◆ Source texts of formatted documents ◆
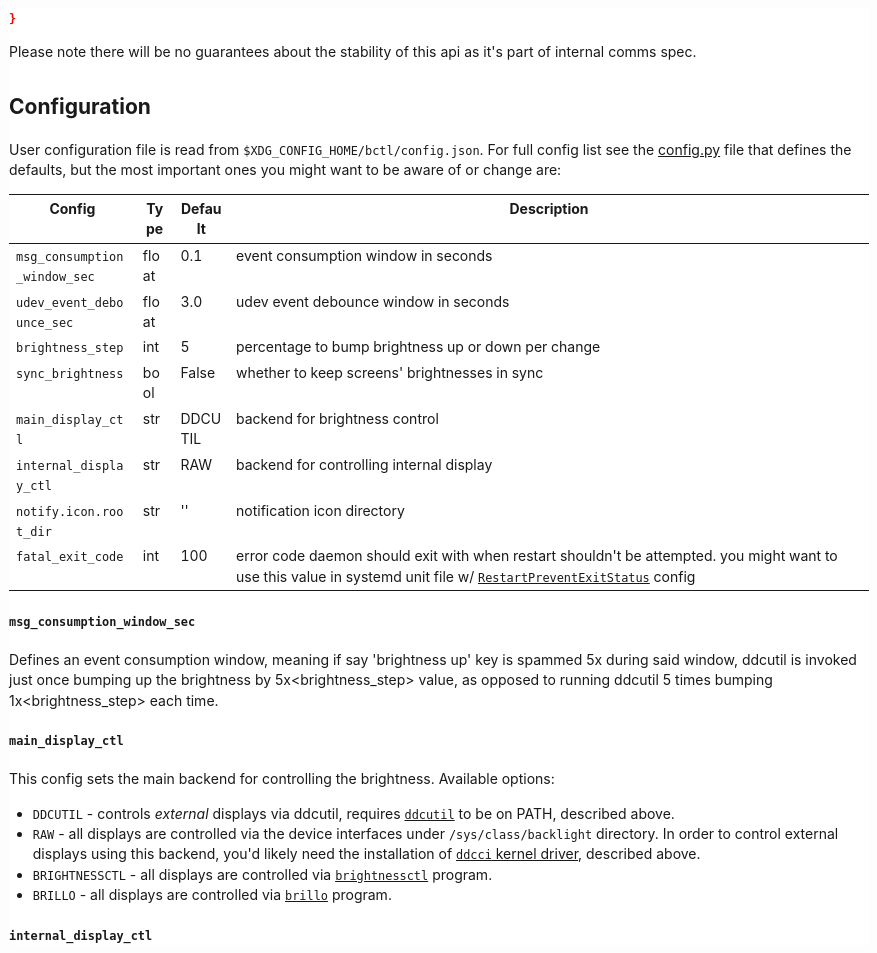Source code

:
 ```sh
}
```

Please note there will be no guarantees about the stability of this api as it's
part of internal comms spec.

## Configuration

User configuration file is read from `$XDG_CONFIG_HOME/bctl/config.json`.
For full config list see the [config.py](./bctl/config.py) file that defines the defaults,
but the most important ones you might want to be aware of or change are:

| Config | Type | Default | Description |
| --- | --- | --- | --- |
| `msg_consumption_window_sec` | float | 0.1 | event consumption window in seconds |
| `udev_event_debounce_sec` | float | 3.0 | udev event debounce window in seconds |
| `brightness_step` | int | 5 | percentage to bump brightness up or down per change |
| `sync_brightness` | bool | False | whether to keep screens' brightnesses in sync |
| `main_display_ctl` | str | DDCUTIL | backend for brightness control |
| `internal_display_ctl` | str | RAW | backend for controlling internal display |
| `notify.icon.root_dir` | str | '' | notification icon directory |
| `fatal_exit_code` | int | 100 | error code daemon should exit with when restart shouldn't be attempted. you might want to use this value in systemd unit file w/ [`RestartPreventExitStatus`](https://www.freedesktop.org/software/systemd/man/latest/systemd.service.html#RestartPreventExitStatus=) config |

#### `msg_consumption_window_sec`

Defines an event consumption window, meaning if say 'brightness up' key is spammed
5x during said window, ddcutil is invoked just once bumping up the brightness by
5x<brightness_step> value, as opposed to running ddcutil 5 times bumping
1x<brightness_step> each time.

#### `main_display_ctl`

This config sets the main backend for controlling the brightness. Available options:
- `DDCUTIL` - controls _external_ displays via ddcutil, requires
  [`ddcutil`](https://github.com/rockowitz/ddcutil) to be on PATH, described above.
- `RAW` - all displays are controlled via the device interfaces under `/sys/class/backlight`
  directory. In order to control external displays using this backend, you'd
  likely need the installation of [`ddcci` kernel driver](https://gitlab.com/ddcci-driver-linux/ddcci-driver-linux),
  described above.
- `BRIGHTNESSCTL` - all displays are controlled via [`brightnessctl`](https://github.com/Hummer12007/brightnessctl)
  program.
- `BRILLO` - all displays are controlled via [`brillo`](https://gitlab.com/cameronnemo/brillo)
  program.

#### `internal_display_ctl`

◆ Problem requirements ◆
Working from the entries above, return all lines that contain "https".

◆ Answer section ◆
| `fatal_exit_code` | int | 100 | error code daemon should exit with when restart shouldn't be attempted. you might want to use this value in systemd unit file w/ [`RestartPreventExitStatus`](https://www.freedesktop.org/software/systemd/man/latest/systemd.service.html#RestartPreventExitStatus=) config |
  [`ddcutil`](https://github.com/rockowitz/ddcutil) to be on PATH, described above.
  likely need the installation of [`ddcci` kernel driver](https://gitlab.com/ddcci-driver-linux/ddcci-driver-linux),
- `BRIGHTNESSCTL` - all displays are controlled via [`brightnessctl`](https://github.com/Hummer12007/brightnessctl)
- `BRILLO` - all displays are controlled via [`brillo`](https://gitlab.com/cameronnemo/brillo)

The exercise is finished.